The origin of the "Curacao visa" in Kaunas
I mentioned that there are a lot of sources on the Zwatendijk and Sugihara rescue operation in Kaunas. I still have not taken a full inventory, but I have had the chance to closely read the historiographical account of Jonathan Goldstein, "Motivation in Holocaust Rescue: The Case of Jan Zwartendijk in Lithuania, 1940" (published in Lessons and Legacies VI: New Currents in Holocaust Research (Northwestern University Press, 2004)
Goldstein's account and analysis of the case adds significant information about the origin of the Curaçao visa, but is silent on the subject of an earlier similar use of Curaçao visas in Toulouse. Because Goldstein mentions other ensuing cases of Curaçao visas in Sweden and China that he says were inspired by the circumstances in Kaunas, it is clear he does not know that there was an even earlier instance of their use in Toulouse.
Here is a summary of Goldstein's account.
By the early months of 1940, thousands of Jewish refugees fleeing the Nazis to the west and the Soviets to the east were accumulating in unoccupied Lithuania. In May, after the German occupation of the Netherlands, the Dutch government in exile in England, appointed L.P.J. de Decker as its representative to the Baltic states, based in Riga.
Early in June, de Decker dismisses the previous Dutch consul in Kovno, a Lithuanian he suspected of Nazi sympathies. He appoints Jan Zwartendijk, the local Philips representative, as honorary consul. On June 15, the Soviet Union annexes unoccupied Lithuania, including Kovno, where all foreign embassies and consulates are preparing to close.
Sometime before July 11, de Decker receives a letter from Pessla Lewin requesting authorization for her family to immigrate to the Dutch West Indies. She has already learned that no immigration visa is required but that to actually land there requires a permit from the local governor.

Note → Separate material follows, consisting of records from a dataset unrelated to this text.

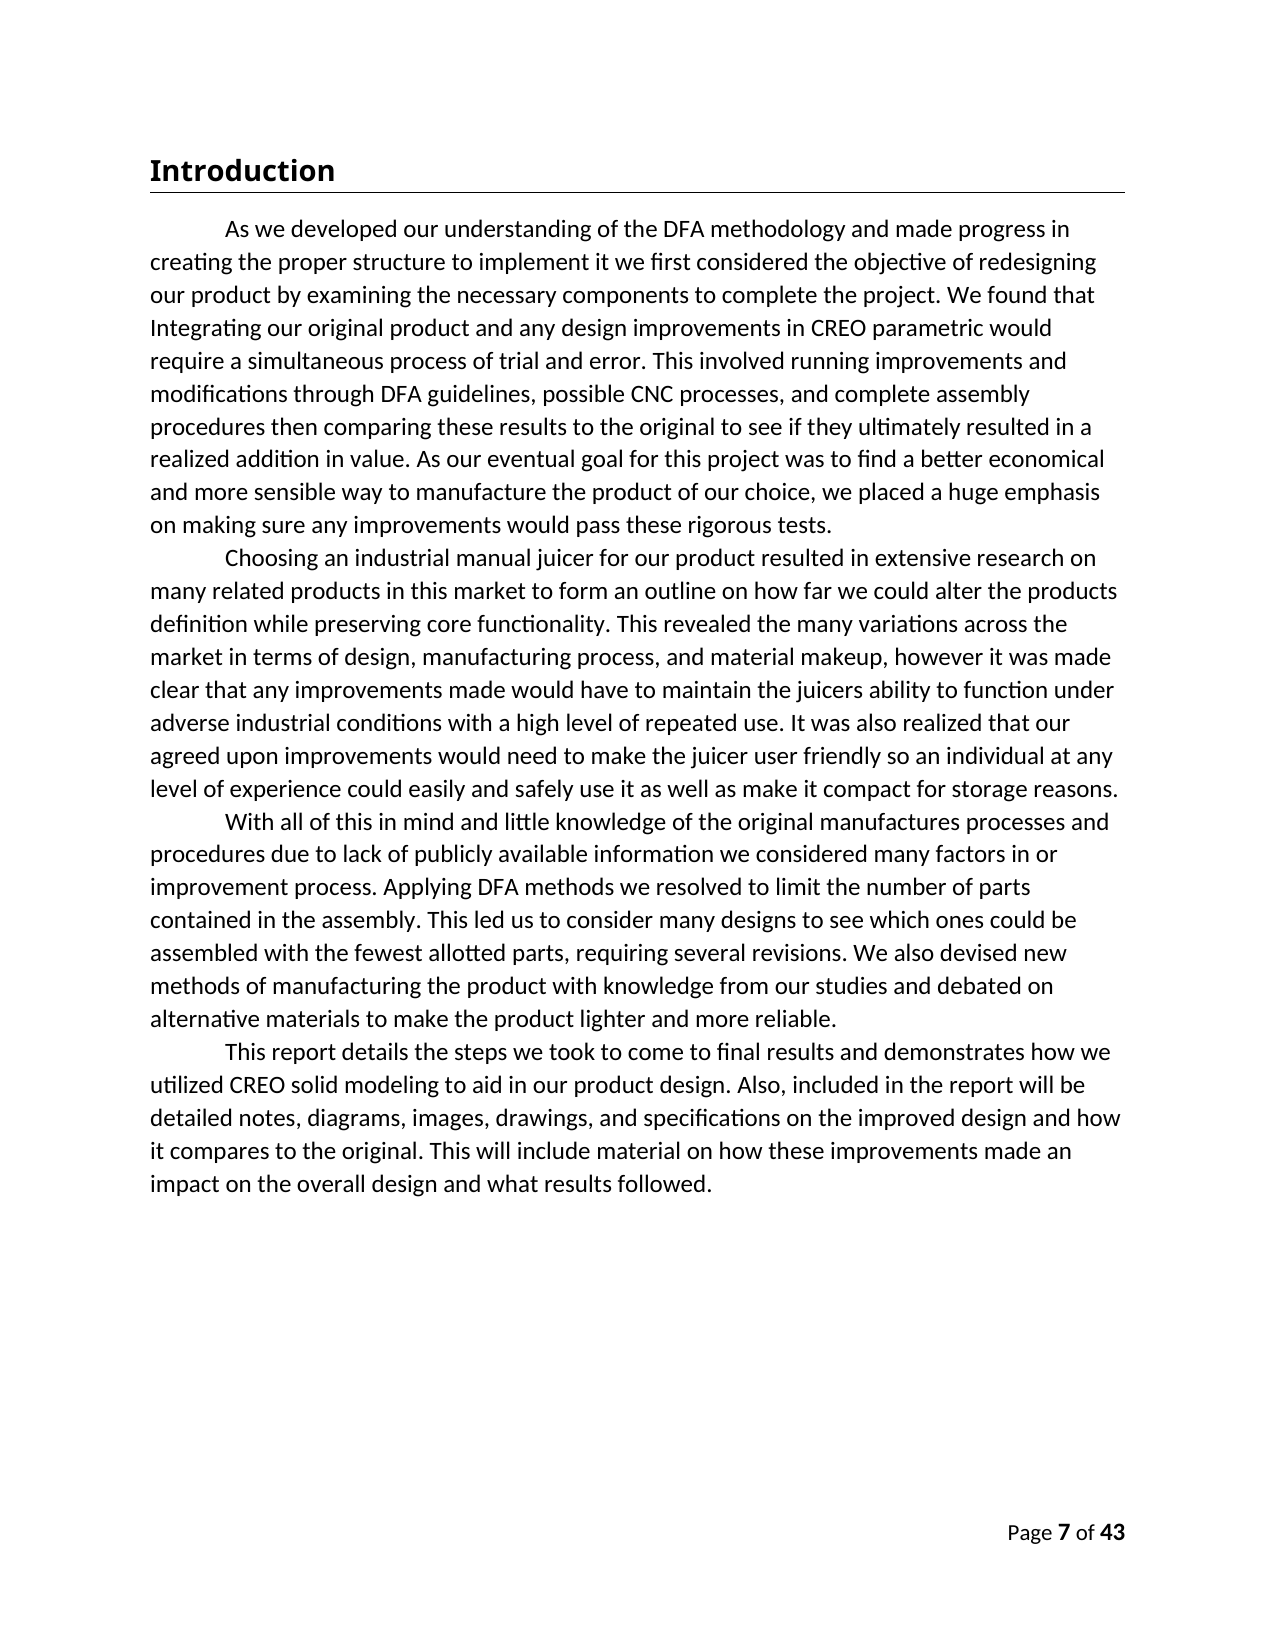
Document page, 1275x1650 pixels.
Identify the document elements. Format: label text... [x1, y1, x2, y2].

text Introduction [150, 150, 1125, 192]
text This report details the steps we took to come to final results and demonstrates how we utilized CREO solid modeling to aid in our product design. Also, included in the report will be detailed notes, diagrams, images, drawings, and specifications on the improved design and how it compares to the original. This will include material on how these improvements made an impact on the overall design and what results followed. [150, 1036, 1125, 1198]
text Choosing an industrial manual juicer for our product resulted in extensive research on many related products in this market to form an outline on how far we could alter the products definition while preserving core functionality. This revealed the many variations across the market in terms of design, manufacturing process, and material makeup, however it was made clear that any improvements made would have to maintain the juicers ability to function under adverse industrial conditions with a high level of repeated use. It was also realized that our agreed upon improvements would need to make the juicer user friendly so an individual at any level of experience could easily and safely use it as well as make it compact for storage reasons. [150, 542, 1125, 803]
text With all of this in mind and little knowledge of the original manufactures processes and procedures due to lack of publicly available information we considered many factors in or improvement process. Applying DFA methods we resolved to limit the number of parts contained in the assembly. This led us to consider many designs to see which ones could be assembled with the fewest allotted parts, requiring several revisions. We also devised new methods of manufacturing the product with knowledge from our studies and debated on alternative materials to make the product lighter and more reliable. [150, 806, 1125, 1034]
text As we developed our understanding of the DFA methodology and made progress in creating the proper structure to implement it we first considered the objective of redesigning our product by examining the necessary components to complete the project. We found that Integrating our original product and any design improvements in CREO parametric would require a simultaneous process of trial and error. This involved running improvements and modifications through DFA guidelines, possible CNC processes, and complete assembly procedures then comparing these results to the original to see if they ultimately resulted in a realized addition in value. As our eventual goal for this project was to find a better economical and more sensible way to manufacture the product of our choice, we placed a huge emphasis on making sure any improvements would pass these rigorous tests. [150, 213, 1125, 540]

Wanting to be helpful, de Decker inscribed this French-language note in her passport: "For the admission of aliens to Surinam, Curaçao, and other Dutch possessions in the Americas, an entry visa is not required." Not a visa, but a half-true statement of fact. The part about the landing permit is not mentioned.

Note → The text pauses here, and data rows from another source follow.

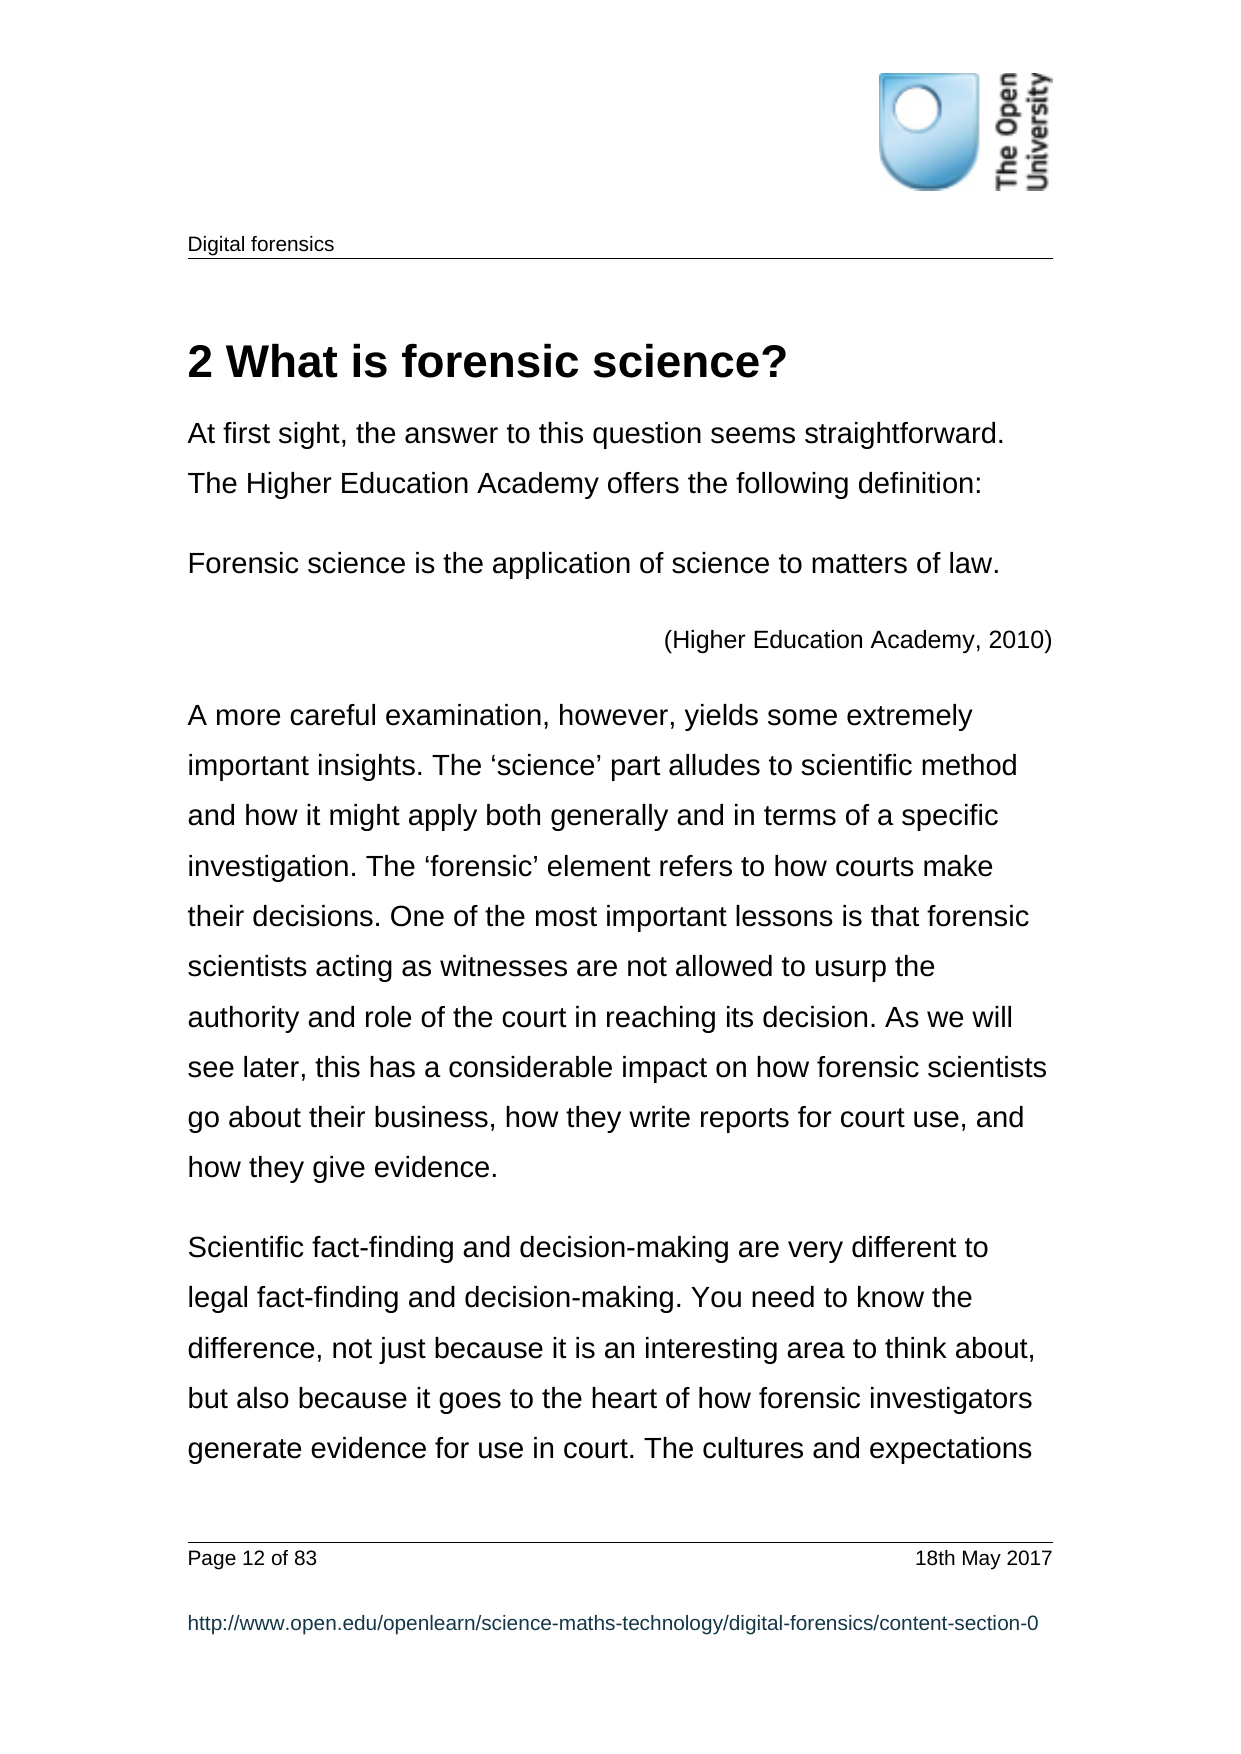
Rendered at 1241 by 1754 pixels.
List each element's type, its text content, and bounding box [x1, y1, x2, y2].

text Forensic science is the application of science to matters of law. [187, 546, 1053, 579]
text (Higher Education Academy, 2010) [436, 625, 1053, 654]
text At first sight, the answer to this question seems straightforward. The Higher Education Academy offers the following definition: [187, 416, 1053, 500]
subtitle 2 What is forensic science? [187, 334, 1053, 387]
text Scientific fact-finding and decision-making are very different to legal fact-finding and decision-making. You need to know the difference, not just because it is an interesting area to think about, but also because it goes to the heart of how forensic investigators generate evidence for use in court. The cultures and expectations of each are different, as is their impact and how each is likely to affect the lives of others. [187, 1230, 1053, 1465]
text A more careful examination, however, yields some extremely important insights. The ‘science’ part alludes to scientific method and how it might apply both generally and in terms of a specific investigation. The ‘forensic’ element refers to how courts make their decisions. One of the most important lessons is that forensic scientists acting as witnesses are not allowed to usurp the authority and role of the court in reaching its decision. As we will see later, this has a considerable impact on how forensic scientists go about their business, how they write reports for court use, and how they give evidence. [187, 698, 1053, 1184]
picture [879, 73, 1053, 191]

Eleven days later, the son of Pessia Lewin approaches Zwartendijk in Kovno. He shows her de Decker's inscription in his mother's passport and asks for the same in his own. Zwartendijk copies the same note for Nathan Lewin.
Next, the Lewin family go to the Japanese consulate in Kovno, where they are issued transit visas to travel through Japan on the way to Curaçao. The Japanese official is Chiune Sugihara. With the Japanese visa, they get permission from Soviet authorities to travel across Russia and Siberia by train.
So far, this is the Lewin family only. But shortly after, Zwartendijk is approached again, this time by a true Dutch citizen, Nathan Gutwirth, who inquires whether a group of his friends, non citizens, could accompany him to Curaçao. Zwartendijk replies that he can write that same helpful notation.
Next Gutwirth tells his friend Zorach Warhaftig, later an Israeli cabinet minister. Warhaftig confirms that Zwartendijk will now issue these "Curaçao visas" to anyone who asked, and that Sugihara would honor them for Japanese transit.
Beginning on July 24 and until August 3, when the Soviets closed his office, Zwartendijk issues a total of 2345 Curaçao visas. Of those, about 2200 individuals reached Japan, half of whom were able to move on to Western destinations and the other half spent the war interned in Shanghai. None went to Curaçao.
Decades later, Warhaftig met the new Dutch ambassador to Israel and discovered that he had been the governor of Curaçao and Suriname during the war. Warhaftig asked him what he would have done if a ship had arrived in Willemstad with hundreds of Jewish refugees aboard.
Without hesitation he replied that he would have forced the ship back out to sea, as the Americans had done in the case of the St. Louis. I'll pause there and come back with the aftermath of the Zwartendijk story, and then what it means for our Toulouse hypothesis.